ON 15 APRIL 1945, British and Canadian troops entered the Bergen-Belsen concentration camp in western Germany.
Among the liberators was Irishman Michael Morrison, a jesuit priest serving as a chaplain with the British army.
This camp was the first to be liberated on the Western Front and, as a result, the soldiers had little idea of what they’d be faced with as they entered.
Bergen-Belsen was designed to hold 10,000 people. On this day in 1945, 60,000 were squashed into the camp.
Unlike Auschwitz and other camps, there were no gas chambers at Belsen.
Nevertheless, the appalling conditions there meant that more than 50,000 people died at the camp between 1941 and 1945.
Among them was Anne Frank, the young Jewish diarist, who died just three weeks before the camp’s liberation.
The utter devastation of the camp was laid bare in the stark pictures of mass graves and people suffering from severe malnutrition.
In those first few days and weeks in the aftermath of the liberation, Father Michael Morrison worked round-the-clock to help the wounded and tend to those still alive in the camp.
What he witnessed changed him utterly, leaving scars that never appeared to heal.
“Utterly beyond description”
The Listowel-native had been ordained a priest in 1939, and joined the British army in 1941.
Originally serving with the 2/5th Battalion of the Welsh Regiment, Morrison was moved to the 2/8th Lancashire Fusiliers, Derry regiment in 1944.
He served as a chaplain until his regiment was sent to Belsen in April 1945.
In diary entries, he detailed what faced the liberators when they first entered the camp:
“What we saw within the first few days is utterly beyond description… people crawling on their hands and knees because they have not got the strength to walk, or see them drag themselves along until they fell in the gutters to remain there, it was harrowing.”
“Many of the bodies showed signs of cannibalism, with their livers removed. It is easy to understand when you consider the ration was half a litre of turnip soup and 120 grams of bread a fortnight.”

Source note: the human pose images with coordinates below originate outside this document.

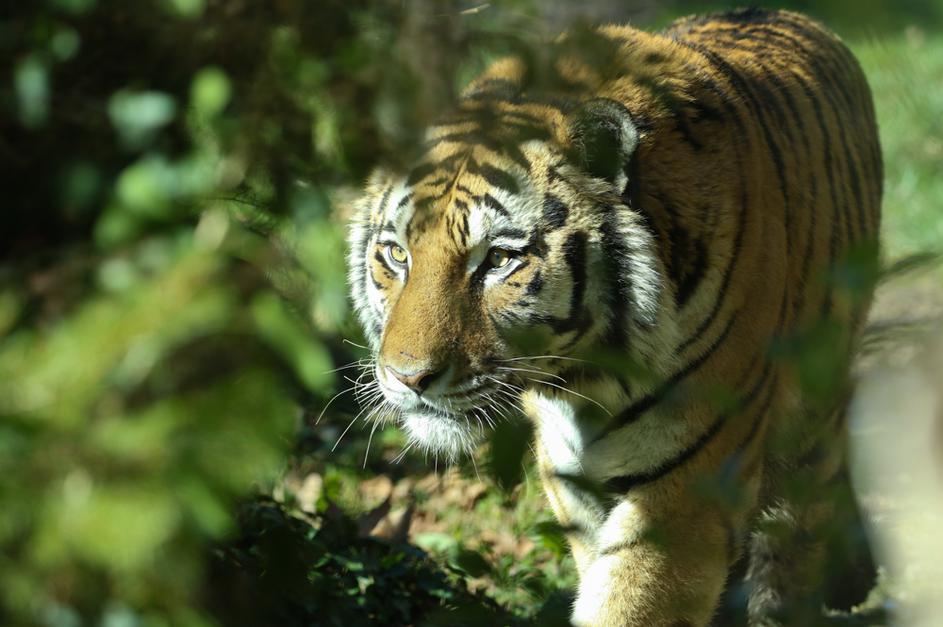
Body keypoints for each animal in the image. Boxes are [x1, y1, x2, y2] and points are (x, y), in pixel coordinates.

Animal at [347, 7, 882, 626]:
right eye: (397, 255)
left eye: (499, 260)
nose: (408, 378)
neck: (586, 378)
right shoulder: (570, 476)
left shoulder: (688, 484)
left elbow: (632, 597)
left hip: (812, 426)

To put that in perspective, 120 grams of bread every two weeks would roughly correlate to just over two slices of bread per person.

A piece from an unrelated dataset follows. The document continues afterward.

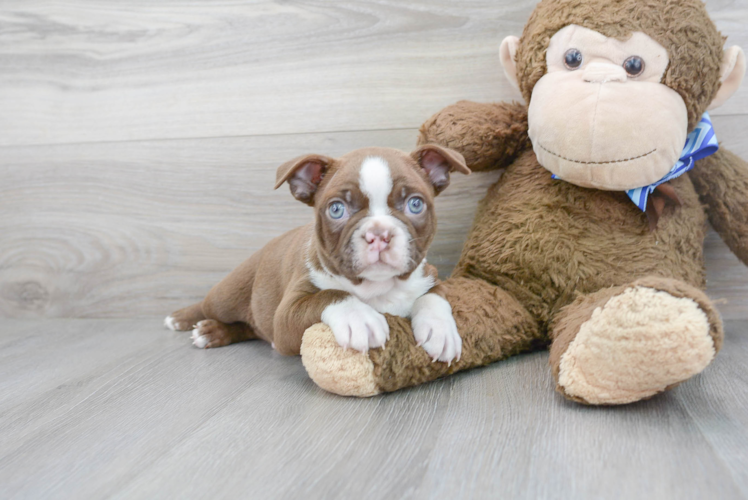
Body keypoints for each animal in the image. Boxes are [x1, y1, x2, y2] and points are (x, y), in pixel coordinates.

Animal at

Morrison spent his first week in the camp anointing about 300 dying people per day. He would stop only for two short meal breaks a day.
Diseases such as typhus were rampant throughout the camp’s prisoners.
The number of those dead was so high that the British army used a bulldozer to put the bodies into a mass grave.
“Enteritis was very prevalent… in one hut two hundred and twenty had it and those statistics were compiled after several had died off. The majority of these people were too weak to leave their beds, so perhaps you get just a faint idea of the atmosphere.
The work has been physically the most revolting that I have been called on to do, but it has also been the most consoling.”
When the number of the sick and the dead that Morrison anointed began to lessen, he decided to hold a mass at the camp.
As the rain lashed down on the day of the mass, he considered calling it off, thinking that no one would bother turning up.
As he walked out onto the makeshift altar, he was taken aback to see hundreds of people from different religions waiting.
At Bergen-Belsen, there were French, Dutch, Poles, Hungarians, Belgians and more.
When the pictures showing the horrors of the camp reached the general public, it had a lasting effect on the perception of the Nazis, and the atrocities they perpetrated, around the world.
Playwright Alan Bennett, who saw the newsreel detailing the liberation as an 11-year-old boy said Bergen-Belsen “was not a name one ever forgot and became a place of horror long before Auschwitz”.
The British torched the camp, burning it to the ground several months later but that didn’t prevent the scars from lingering for quite a long time.
Despite his work in helping at the camp, what Morrison witnessed during his weeks at the camp had a profound and lasting effect.
Conor Dodd, historian at Glasnevin Cemetery, told TheJournal.ie: “It affected him for the rest of his life. He never quite got over it.”
After the war, he briefly served as a parish priest in Australia before returning to Ireland.
Michael Morrison died in 1973, and was buried in Glasnevin Cemetery.